If you are considering the purchase of an investment property, then it’s time to get critical. Firstly, analyse what you like and dislike, then scrutinise property so that it matches these needs. This process will enable you to buy a dwelling that gives your tenant good value for their money and adds worth to your portfolio.
To do this, follow these ten steps:
Must Do # 1
Research the Market
Find out what types of property are in demand in which areas. You can gather this information by talking to property managers, looking at rental adverts and by contacting buyer’s agents. You can also use the internet, and review CoreLogic and other real estate data. Then make yourself a short list of property types and their locations.
Must Do # 2
Look Beyond Rental Returns
Sure you want a high rental yield on your investment property, but sometimes capital growth can be just as important. Always compare both rental yield and capital growth for an area before you buy. You can do this by jumping online and visiting real estate websites. Most will list sales and rental data so you can see property leasing and selling values.
To calculate capital growth and rental yield, find online calculators.

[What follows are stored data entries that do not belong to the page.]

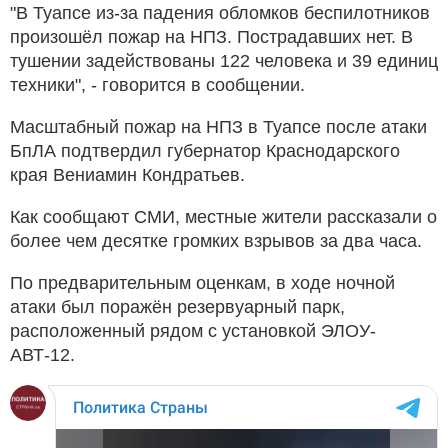
"В Туапсе из-за падения обломков беспилотников
произошёл пожар на НПЗ. Пострадавших нет. В
тушении задействованы 122 человека и 39 единиц
техники", - говорится в сообщении.
Масштабный пожар на НПЗ в Туапсе после атаки
БпЛА подтвердил губернатор Краснодарского
края Вениамин Кондратьев.
Как сообщают СМИ, местные жители рассказали о
более чем десятке громких взрывов за два часа.
По предварительным оценкам, в ходе ночной
атаки был поражён резервуарный парк,
расположенный рядом с установкой ЭЛОУ-
АВТ-12.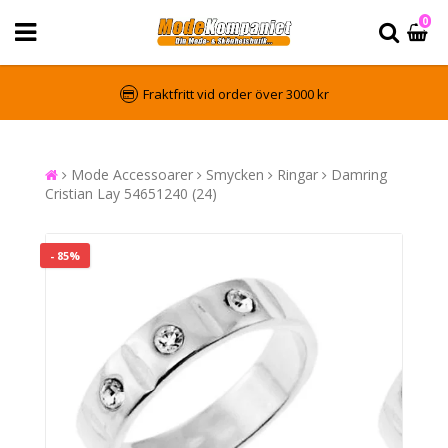
0
Fraktfritt vid order över 3000 kr
Mode Accessoarer
Smycken
Ringar
Damring
Cristian Lay 54651240 (24)
- 85%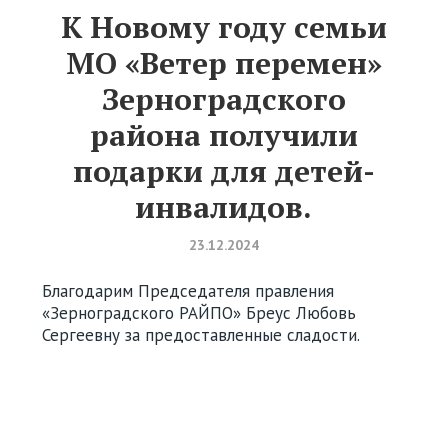
К Новому году семьи
МО «Ветер перемен»
Зерноградского
района получили
подарки для детей-
инвалидов.
23.12.2024
Благодарим Председателя правления
«Зерноградского РАЙПО» Бреус Любовь
Сергеевну за предоставленные сладости.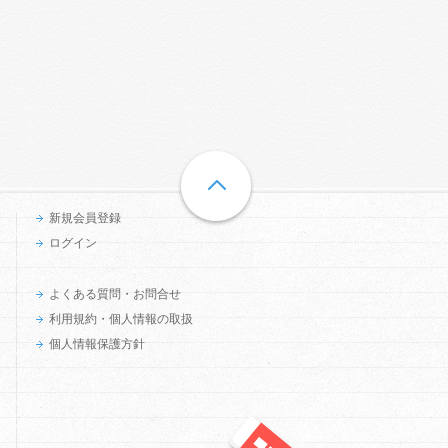
新規会員登録
ログイン
よくある質問・お問合せ
利用規約・個人情報の取扱
個人情報保護方針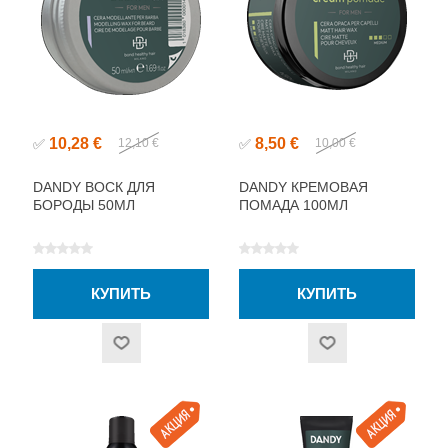
10,28 €
8,50 €
✅
12,10 €
✅
10,00 €
DANDY ВОСК ДЛЯ
DANDY КРЕМОВАЯ
БОРОДЫ 50МЛ
ПОМАДА 100МЛ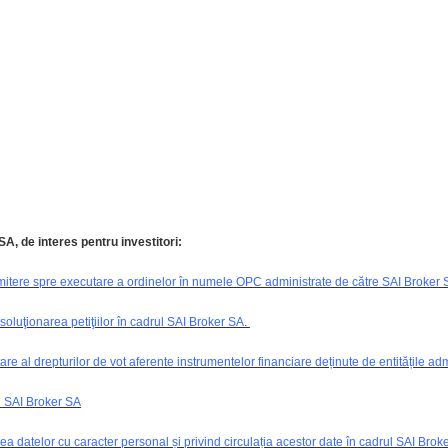
SA, de interes pentru investitori:
nsmitere spre executare a ordinelor în numele OPC administrate de către SAI Broker
soluţionarea petiţiilor în cadrul SAI Broker SA
.
re al drepturilor de vot aferente instrumentelor financiare deținute de entitățile ad
l SAI Broker SA
rea datelor cu caracter personal și privind circulația acestor date în cadrul SAI Brok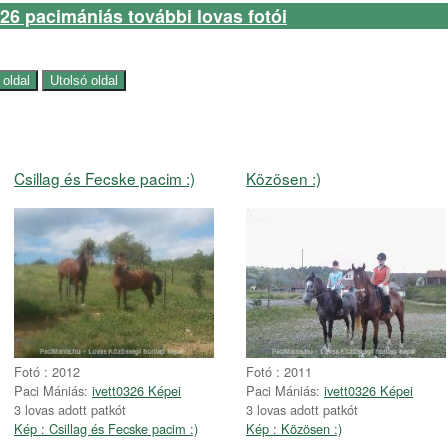
326 pacimániás további lovas fotói
Csillag és Fecske pacim :)
Közösen :)
Fotó : 2012
Fotó : 2011
Paci Mániás:
ivett0326 Képei
Paci Mániás:
ivett0326 Képei
3 lovas adott patkót
3 lovas adott patkót
Kép : Csillag és Fecske pacim :)
Kép : Közösen :)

The results will give you a good indication of your expected investment returns.
Must Do # 3
Buy Near Public Transport
As an investor, you need to think like a tenant. Not all tenants will have cars, and some just like the convenience of using public transport. So by purchasing a property near buses, trains or trams, your tenant can travel quickly, which makes your property desirable.
Must Do # 4
Buy Near the Median Value
If you are looking to buy a dwelling in a particular area and the median is $300,000, then buy as close to this as possible. Do not stretch your budget to purchase a property that is more expensive, as it is unlikely that you will fetch more in rent or realise a higher capital gain.
Must Do # 5
Research the Developer and Builder
If you are buying a new build, then find out more about the developer and the builder of the dwelling before you buy. You want to know how many other developments they have completed or homes they have built, if these were successful, and what returns the property fetched. If you need to, door-knock and ask people living in the homes and area what they think. This information will give you a good indication of quality.
Must Do # 6
Seek Out Smaller Developments
If you are buying an existing property, then consider the size of the development. Many small properties squeezed together, which all look the same, tend to have less appeal. But, by purchasing in a minor development that has more space and overlooks a park, you may reduce your vacancy rate.
Must Do # 7
Look at Your Tenant Sources
Before you buy an investment property, consider where you’ll find your tenants. Review advertising sources, and explore your local surroundings. Property located next to employment hubs and universities is ideal.
Must Do # 8
Consider Inner City Locations
Property situated in the inner city is easier to rent, due to the population density being higher in these areas. So, if you can afford to buy in the CBD, then make sure you review your options. Otherwise, you may be passing up an opportunity.
Must Do # 9
Do not Focus on Cheap Strata Fees
Rather than just looking at the strata costs of property, consider the benefits. Often a property with higher strata fees offers more features than one that has lower costs. These added features may give you a higher rental yield, capital gain and a reduced vacancy rate.
Must Do # 10
Do not Become Emotionally Connected
Always think of your investment property as an asset. Do not consider it as your home. Otherwise, it will be difficult for you to lease the property and make a good return on your investment.